Each dataset includes metadata:
- Number of rows
- Column information
- Data types (with special handling for rationals)
- Creation timestamp

## Use Cases

smol-format is particularly useful for:
- Scientific computing with exact rational arithmetic
- Number theory research
- Cryptography applications
- Any application requiring exact rational number preservation
- General structured data storage

## Examples

Check out the `examples` directory for more detailed examples:
- `rational_numbers.py`: Working with large rational numbers
- `streaming.py`: Handling large datasets with streaming
- `scientific_data.py`: Scientific computing examples

## Performance

smol-format achieves good compression ratios while maintaining exact precision:
- Typical compression ratios: 2-5x for rational number data
- Fast encoding/decoding through JSON
- Efficient streaming for large datasets

See the [Performance Guide](docs/performance.md) for detailed benchmarks and optimization tips.

## Contributing

Contributions are welcome!
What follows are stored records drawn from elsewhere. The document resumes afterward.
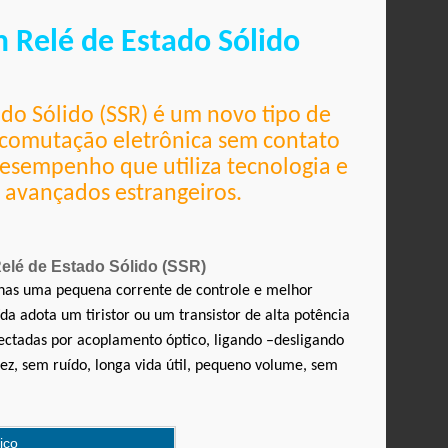
 Relé de Estado Sólido
ado Sólido (SSR) é um novo tipo de
e comutação eletrônica sem contato
desempenho que utiliza tecnologia e
avançados estrangeiros.
elé de Estado Sólido (SSR)
nas uma pequena corrente de controle e melhor
da adota um tiristor ou um transistor de alta potência
nectadas por acoplamento óptico, ligando
–desligando
dez, sem ruído, longa vida útil, pequeno volume, sem
ico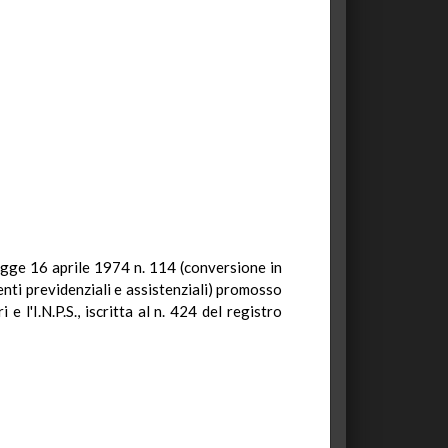
legge 16 aprile 1974 n. 114 (conversione in
nti previdenziali e assistenziali) promosso
 l'I.N.P.S., iscritta al n. 424 del registro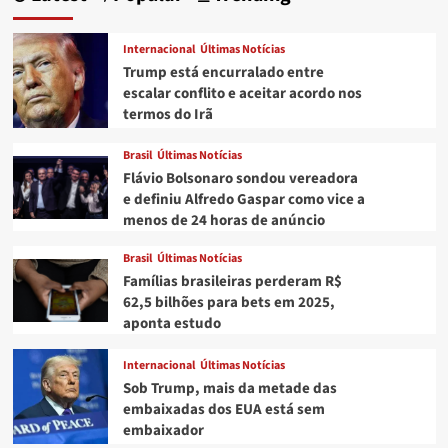
igreja
por
Internacional
Últimas Notícias
sucesso
Trump está encurralado entre
no
escalar conflito e aceitar acordo nos
OnlyFans:
termos do Irã
“Fé
e
fetiches”
Brasil
Últimas Notícias
Flávio Bolsonaro sondou vereadora
e definiu Alfredo Gaspar como vice a
menos de 24 horas de anúncio
Brasil
Últimas Notícias
Famílias brasileiras perderam R$
62,5 bilhões para bets em 2025,
aponta estudo
Internacional
Últimas Notícias
Sob Trump, mais da metade das
embaixadas dos EUA está sem
embaixador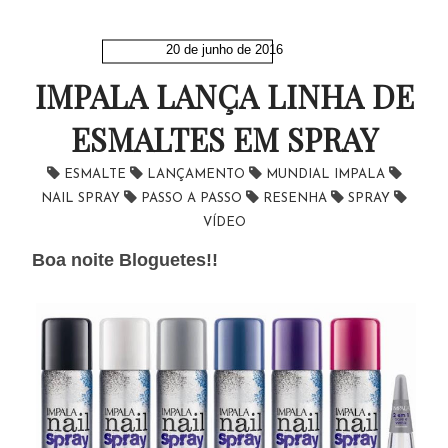
20 de junho de 2016
IMPALA LANÇA LINHA DE
ESMALTES EM SPRAY
ESMALTE
LANÇAMENTO
MUNDIAL IMPALA
NAIL SPRAY
PASSO A PASSO
RESENHA
SPRAY
VÍDEO
Boa noite Bloguetes!!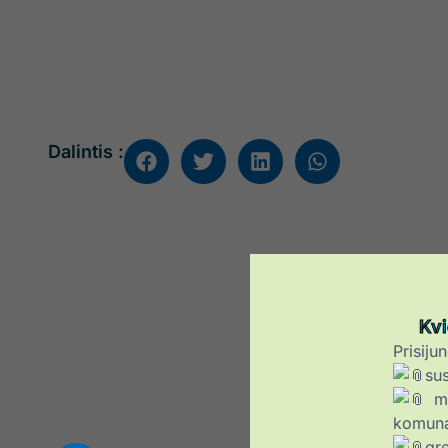
Dalintis :
Kvi
Prisiju
sus
ma
komuna
gre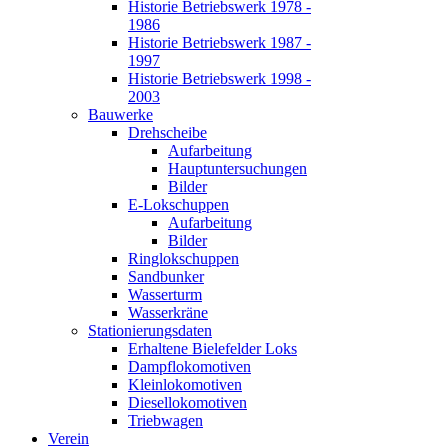
Historie Betriebswerk 1978 -
1986
Historie Betriebswerk 1987 -
1997
Historie Betriebswerk 1998 -
2003
Bauwerke
Drehscheibe
Aufarbeitung
Hauptuntersuchungen
Bilder
E-Lokschuppen
Aufarbeitung
Bilder
Ringlokschuppen
Sandbunker
Wasserturm
Wasserkräne
Stationierungsdaten
Erhaltene Bielefelder Loks
Dampflokomotiven
Kleinlokomotiven
Diesellokomotiven
Triebwagen
Verein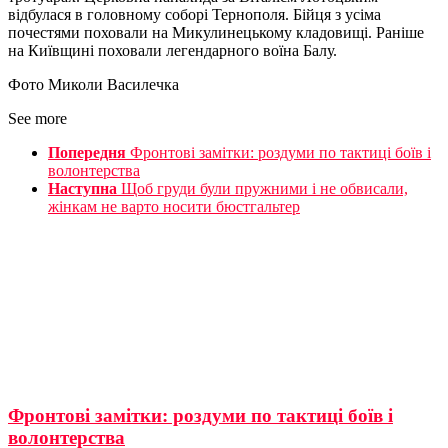
відбулася в головному соборі Тернополя. Бійця з усіма
почестями поховали на Микулинецькому кладовищі. Раніше
на Київщині поховали легендарного воїна Балу.
Фото Миколи Василечка
See more
Попередня
Фронтові замітки: роздуми по тактиці боïв і
волонтерства
Наступна
Щоб груди були пружними і не обвисали,
жінкам не варто носити бюстгальтер
Фронтові замітки: роздуми по тактиці боïв і
волонтерства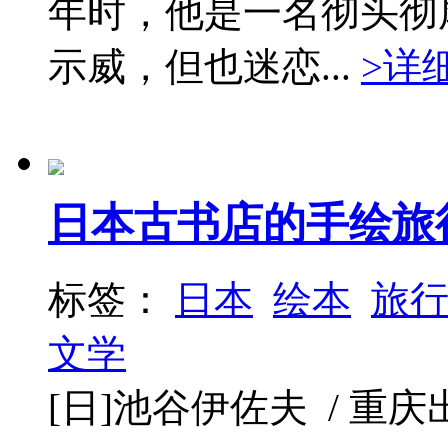
年时，他是一名彻头彻
示威，但也迷恋...
>详
日本古书店的手绘旅
标签：
日本
绘本
旅
文学
[日]池谷伊佐夫 / 重庆出版社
Please see [CONTRIBUTING.md](CONTRIBUTING.md) for guidelines.

## Security

Please report any security vulnerabilities to small.joshua@gmail.com. See our [Security Policy](SECURITY.md) for more details.

## Code of Conduct

Please read our [Code of Conduct](CODE_OF_CONDUCT.md) to keep our community approachable and respectable.

## License

This project is licensed under the MIT License - see the [LICENSE](LICENSE) file for details.